- Opening Delimiter -

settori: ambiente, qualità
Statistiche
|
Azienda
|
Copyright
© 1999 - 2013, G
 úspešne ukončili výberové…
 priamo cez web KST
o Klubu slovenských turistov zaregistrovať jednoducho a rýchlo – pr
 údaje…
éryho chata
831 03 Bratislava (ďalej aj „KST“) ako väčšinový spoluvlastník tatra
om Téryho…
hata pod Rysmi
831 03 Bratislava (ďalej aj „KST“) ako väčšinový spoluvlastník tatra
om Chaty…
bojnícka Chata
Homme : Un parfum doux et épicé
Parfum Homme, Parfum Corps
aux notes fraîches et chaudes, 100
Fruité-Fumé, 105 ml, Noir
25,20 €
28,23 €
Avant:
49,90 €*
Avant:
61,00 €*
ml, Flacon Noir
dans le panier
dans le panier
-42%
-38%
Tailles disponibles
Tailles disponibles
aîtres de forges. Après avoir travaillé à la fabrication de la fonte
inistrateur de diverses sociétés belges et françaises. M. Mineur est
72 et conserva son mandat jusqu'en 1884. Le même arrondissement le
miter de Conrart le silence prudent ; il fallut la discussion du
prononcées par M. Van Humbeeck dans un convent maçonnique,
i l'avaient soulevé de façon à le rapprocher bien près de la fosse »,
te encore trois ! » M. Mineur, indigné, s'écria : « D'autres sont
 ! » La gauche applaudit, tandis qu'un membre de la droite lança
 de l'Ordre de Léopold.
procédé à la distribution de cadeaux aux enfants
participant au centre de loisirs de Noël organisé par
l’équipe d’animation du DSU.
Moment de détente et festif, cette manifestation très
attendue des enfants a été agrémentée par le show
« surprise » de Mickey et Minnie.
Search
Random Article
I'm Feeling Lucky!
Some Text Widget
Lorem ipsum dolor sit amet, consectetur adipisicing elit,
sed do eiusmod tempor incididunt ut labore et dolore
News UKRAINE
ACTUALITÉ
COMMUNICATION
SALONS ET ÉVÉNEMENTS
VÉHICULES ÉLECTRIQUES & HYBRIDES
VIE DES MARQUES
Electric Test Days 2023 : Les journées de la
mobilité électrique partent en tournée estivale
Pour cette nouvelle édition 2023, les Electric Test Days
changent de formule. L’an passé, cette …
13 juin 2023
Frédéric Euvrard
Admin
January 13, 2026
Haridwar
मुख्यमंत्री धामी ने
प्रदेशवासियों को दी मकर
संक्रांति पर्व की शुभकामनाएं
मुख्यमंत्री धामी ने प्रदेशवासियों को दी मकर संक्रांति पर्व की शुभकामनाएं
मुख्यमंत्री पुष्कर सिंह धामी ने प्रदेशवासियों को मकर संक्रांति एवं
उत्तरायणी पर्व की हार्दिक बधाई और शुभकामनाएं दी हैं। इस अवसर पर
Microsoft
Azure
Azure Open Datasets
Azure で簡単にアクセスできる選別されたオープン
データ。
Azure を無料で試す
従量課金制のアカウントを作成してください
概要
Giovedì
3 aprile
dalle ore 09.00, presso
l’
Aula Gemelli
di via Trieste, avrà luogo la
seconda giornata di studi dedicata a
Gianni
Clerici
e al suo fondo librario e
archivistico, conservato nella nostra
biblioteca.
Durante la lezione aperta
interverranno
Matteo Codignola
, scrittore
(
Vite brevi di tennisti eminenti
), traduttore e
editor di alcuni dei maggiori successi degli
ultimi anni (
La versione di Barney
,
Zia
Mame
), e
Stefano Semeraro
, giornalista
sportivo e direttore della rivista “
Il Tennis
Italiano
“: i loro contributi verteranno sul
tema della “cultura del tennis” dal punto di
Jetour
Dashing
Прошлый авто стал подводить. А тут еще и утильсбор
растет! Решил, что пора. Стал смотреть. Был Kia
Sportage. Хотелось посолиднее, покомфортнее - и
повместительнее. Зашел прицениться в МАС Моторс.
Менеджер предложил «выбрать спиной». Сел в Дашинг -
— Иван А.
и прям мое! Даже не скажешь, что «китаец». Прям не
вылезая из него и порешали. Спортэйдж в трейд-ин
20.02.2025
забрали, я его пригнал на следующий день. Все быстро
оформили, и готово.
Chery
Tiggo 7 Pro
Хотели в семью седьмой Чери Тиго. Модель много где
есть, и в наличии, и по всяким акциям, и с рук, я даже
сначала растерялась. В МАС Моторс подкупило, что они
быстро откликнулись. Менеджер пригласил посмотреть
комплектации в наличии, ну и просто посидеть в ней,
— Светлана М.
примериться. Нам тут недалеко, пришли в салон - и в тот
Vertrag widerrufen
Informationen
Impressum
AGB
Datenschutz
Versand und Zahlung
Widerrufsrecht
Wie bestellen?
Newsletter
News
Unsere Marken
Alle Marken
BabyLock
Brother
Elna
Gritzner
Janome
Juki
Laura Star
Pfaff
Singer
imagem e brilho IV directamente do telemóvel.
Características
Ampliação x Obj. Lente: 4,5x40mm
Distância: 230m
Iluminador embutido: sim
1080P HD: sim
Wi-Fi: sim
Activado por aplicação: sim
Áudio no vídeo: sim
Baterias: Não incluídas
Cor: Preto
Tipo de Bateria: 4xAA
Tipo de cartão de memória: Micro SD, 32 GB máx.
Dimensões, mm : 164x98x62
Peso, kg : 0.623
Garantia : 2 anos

- Closing Delimiter -

■ Task goal ■
Select every one of the lines above that contains the word "Noir", and copy each one. Case counts.

■ Answer to this problem ■
Fruité-Fumé, 105 ml, Noir
ml, Flacon Noir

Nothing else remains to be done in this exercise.